PROGETTO DI LEGGE - N. 5017




        Onorevoli Colleghi! - Con l'approvazione della legge di riassetto del sistema radiotelevisivo e della RAI-Radiotelevisione italiana Spa, legge 3 maggio 2004, n. 112, si è portato a compimento un progetto di riforma complessiva del settore, iniziato nel lontano 1996 e divenuto nel tempo improrogabile con l'approssimarsi del passaggio alla tecnologia digitale terrestre.
        La cosiddetta "legge Gasparri" è stata anche una importante occasione per rivedere e aggiornare alcuni aspetti, non strettamente tecnici, della normativa legata al settore radiotelevisivo. In particolare all'articolo 10 è stato dato fondamento legislativo al Codice di autoregolamentazione tv e minori, approvato il 29 novembre 2002. Punto saliente della normativa introdotta, oltre all'efficacia erga omnes del Codice di autoregolamentazione, è una stringente normativa sanzionatoria, con l'inasprimento delle pene e l'individuazione puntuale dei soggetti preposti all'applicazione delle norme e i relativi compiti.
        Con particolare riferimento alle norme dettate per il comparto pubblicitario, la presente proposta di legge intende intervenire per rimediare ad un "incidente" occorso nell'Aula della Camera dei deputati durante una votazione rivelatasi contraddittoria in relazione a quanto previsto dall'articolo 10 nel suo complesso e che ha portato all'introduzione di un comma rivelatosi inutilmente penalizzante per un settore primario nella crescita del sistema produttivo.
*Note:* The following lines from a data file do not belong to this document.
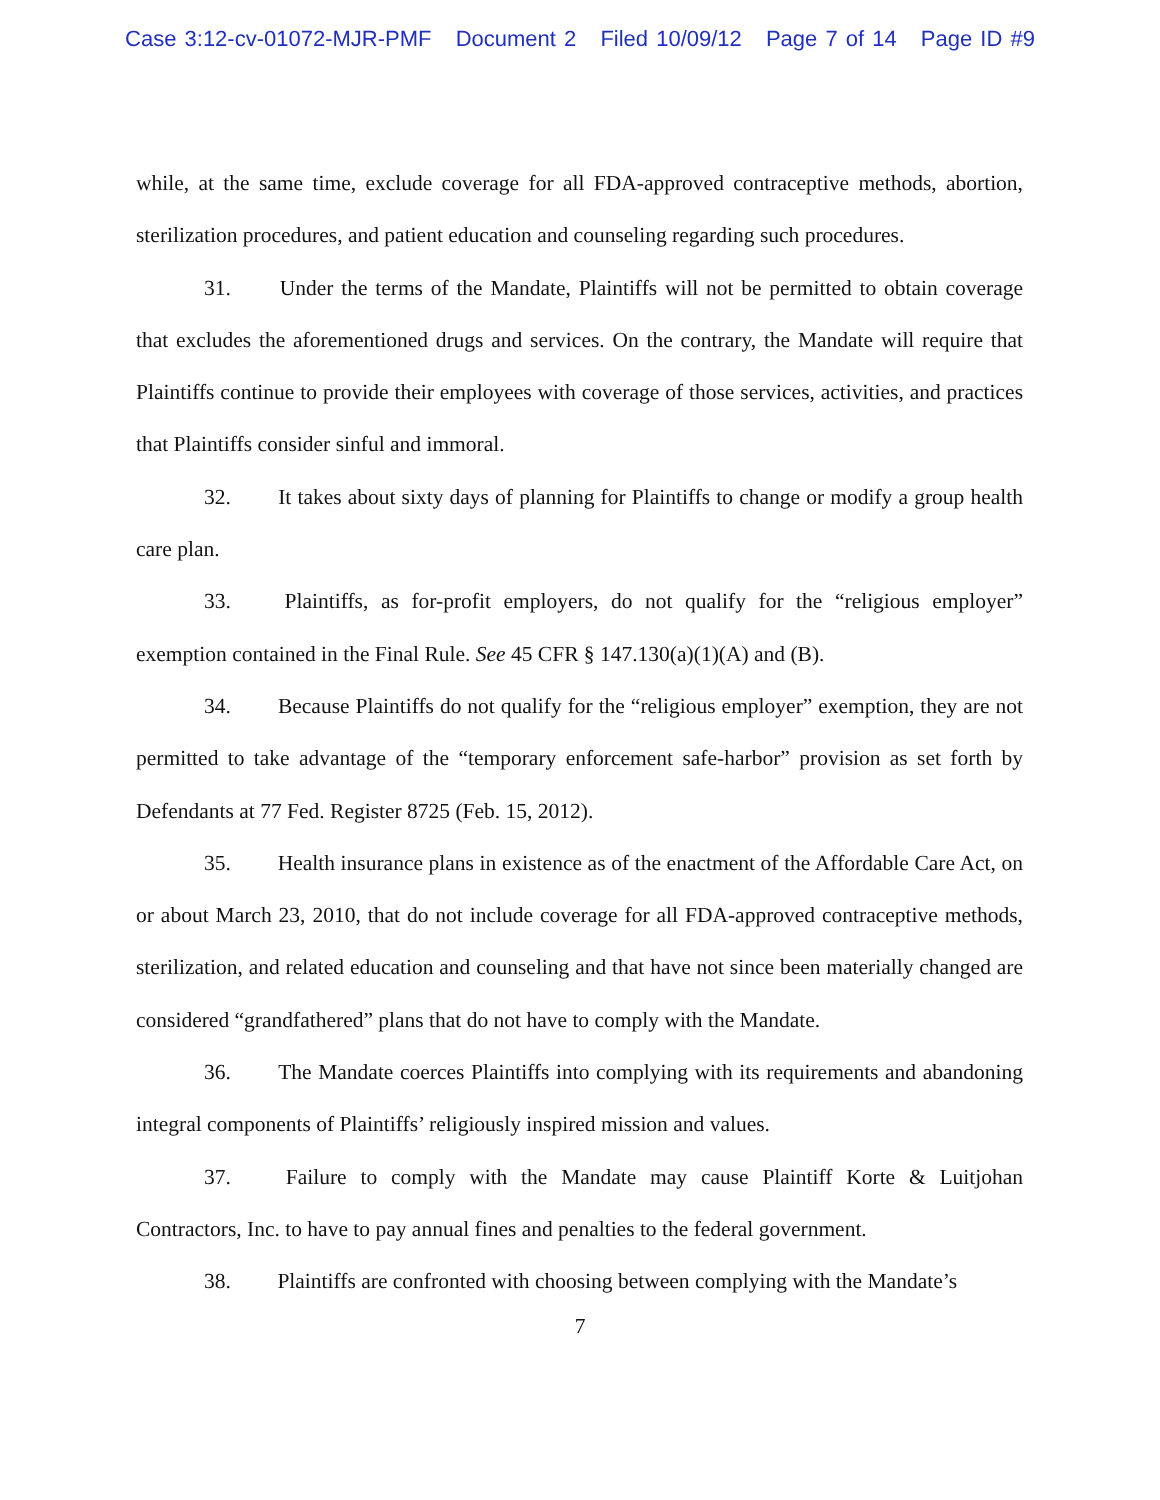Case 3:12-cv-01072-MJR-PMF Document 2 Filed 10/09/12 Page 7 of 14 Page ID #9
while, at the same time, exclude coverage for all FDA-approved contraceptive methods, abortion, sterilization procedures, and patient education and counseling regarding such procedures.
31. Under the terms of the Mandate, Plaintiffs will not be permitted to obtain coverage that excludes the aforementioned drugs and services. On the contrary, the Mandate will require that Plaintiffs continue to provide their employees with coverage of those services, activities, and practices that Plaintiffs consider sinful and immoral.
32. It takes about sixty days of planning for Plaintiffs to change or modify a group health care plan.
33. Plaintiffs, as for-profit employers, do not qualify for the “religious employer” exemption contained in the Final Rule. See 45 CFR § 147.130(a)(1)(A) and (B).
34. Because Plaintiffs do not qualify for the “religious employer” exemption, they are not permitted to take advantage of the “temporary enforcement safe-harbor” provision as set forth by Defendants at 77 Fed. Register 8725 (Feb. 15, 2012).
35. Health insurance plans in existence as of the enactment of the Affordable Care Act, on or about March 23, 2010, that do not include coverage for all FDA-approved contraceptive methods, sterilization, and related education and counseling and that have not since been materially changed are considered “grandfathered” plans that do not have to comply with the Mandate.
36. The Mandate coerces Plaintiffs into complying with its requirements and abandoning integral components of Plaintiffs’ religiously inspired mission and values.
37. Failure to comply with the Mandate may cause Plaintiff Korte & Luitjohan Contractors, Inc. to have to pay annual fines and penalties to the federal government.
38. Plaintiffs are confronted with choosing between complying with the Mandate’s
7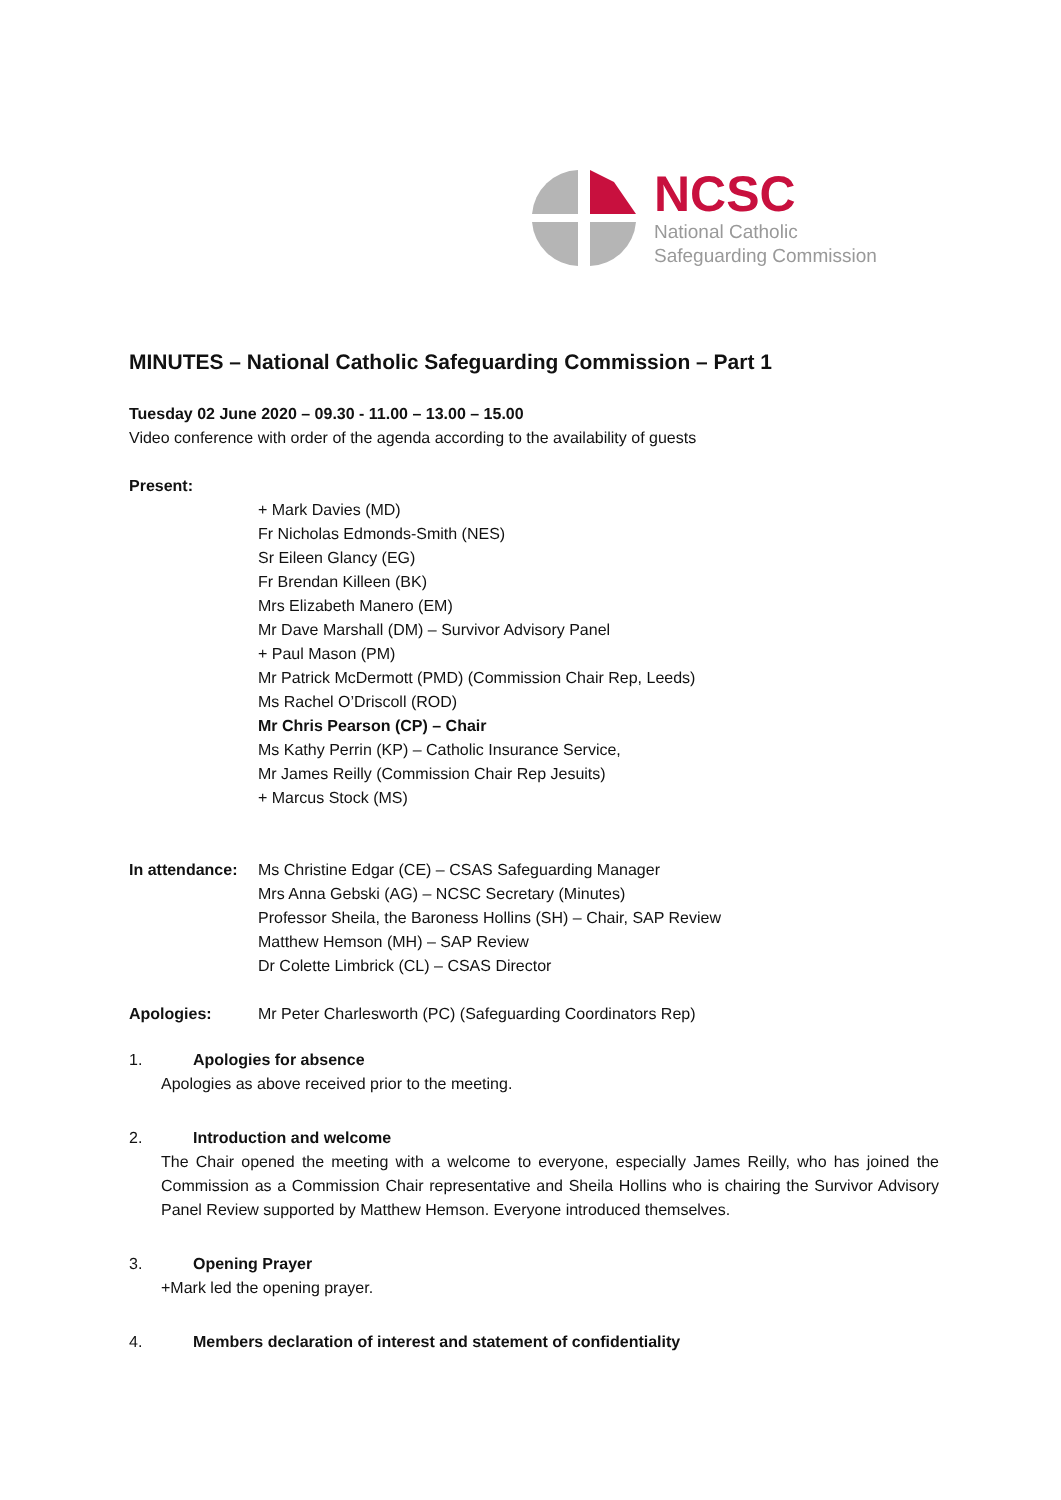NCSC
National Catholic
Safeguarding Commission
MINUTES – National Catholic Safeguarding Commission – Part 1
Tuesday 02 June 2020 – 09.30 - 11.00 – 13.00 – 15.00
Video conference with order of the agenda according to the availability of guests
Present:
+ Mark Davies (MD)
Fr Nicholas Edmonds-Smith (NES)
Sr Eileen Glancy (EG)
Fr Brendan Killeen (BK)
Mrs Elizabeth Manero (EM)
Mr Dave Marshall (DM) – Survivor Advisory Panel
+ Paul Mason (PM)
Mr Patrick McDermott (PMD) (Commission Chair Rep, Leeds)
Ms Rachel O’Driscoll (ROD)
Mr Chris Pearson (CP) – Chair
Ms Kathy Perrin (KP) – Catholic Insurance Service,
Mr James Reilly (Commission Chair Rep Jesuits)
+ Marcus Stock (MS)
In attendance:
Ms Christine Edgar (CE) – CSAS Safeguarding Manager
Mrs Anna Gebski (AG) – NCSC Secretary (Minutes)
Professor Sheila, the Baroness Hollins (SH) – Chair, SAP Review
Matthew Hemson (MH) – SAP Review
Dr Colette Limbrick (CL) – CSAS Director
Apologies: Mr Peter Charlesworth (PC) (Safeguarding Coordinators Rep)
1. Apologies for absence
Apologies as above received prior to the meeting.
2. Introduction and welcome
The Chair opened the meeting with a welcome to everyone, especially James Reilly, who has joined the Commission as a Commission Chair representative and Sheila Hollins who is chairing the Survivor Advisory Panel Review supported by Matthew Hemson. Everyone introduced themselves.
3. Opening Prayer
+Mark led the opening prayer.
4. Members declaration of interest and statement of confidentiality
La disciplina dell'impiego dei minori di anni quattordici è infatti rimessa ad un regolamento ministeriale da adottare entro sessanta giorni dalla data di entrata in vigore della legge e l'impiego di minori per messaggi pubblicitari e spot deve essere disciplinato in tale sede.
        Le imprese di comunicazione hanno fino ad oggi svolto la loro attività dimostrando senso di responsabilità e aderendo a precise regole deontologiche. Con l'approvazione della legge Gasparri e la conseguente applicazione del citato Codice di autoregolamentazione il settore si è definitivamente dotato di uno strumento normativo idoneo ed efficace a disciplinare anche la comunicazione pubblicitaria in televisione.
        La presente proposta di legge prevede inoltre che, in caso di violazione delle norme in materia di tutela dei minori, venga negata l'applicazione dell'istituto dell'oblazione, ai sensi dell'articolo 162 del codice penale. Tale articolo stabilisce che: "Nelle contravvenzioni per le quali la legge stabilisce la sola pena dell'ammenda, il contravventore è ammesso a pagare, prima dell'apertura del dibattimento, ovvero prima del decreto di condanna, una somma corrispondente alla terza parte del massimo della pena stabilita dalla legge per la contravvenzione commessa, oltre le spese del procedimento.
        Il pagamento estingue il reato".
        Con l'ammissione all'oblazione si indebolisce di fatto l'efficacia delle misure sanzionatorie introdotte, dal momento che la gravità delle sanzioni in termini economici, come si può facilmente immaginare, rappresenta il migliore deterrente alla diffusione di immagini televisive pregiudizievoli per il minore.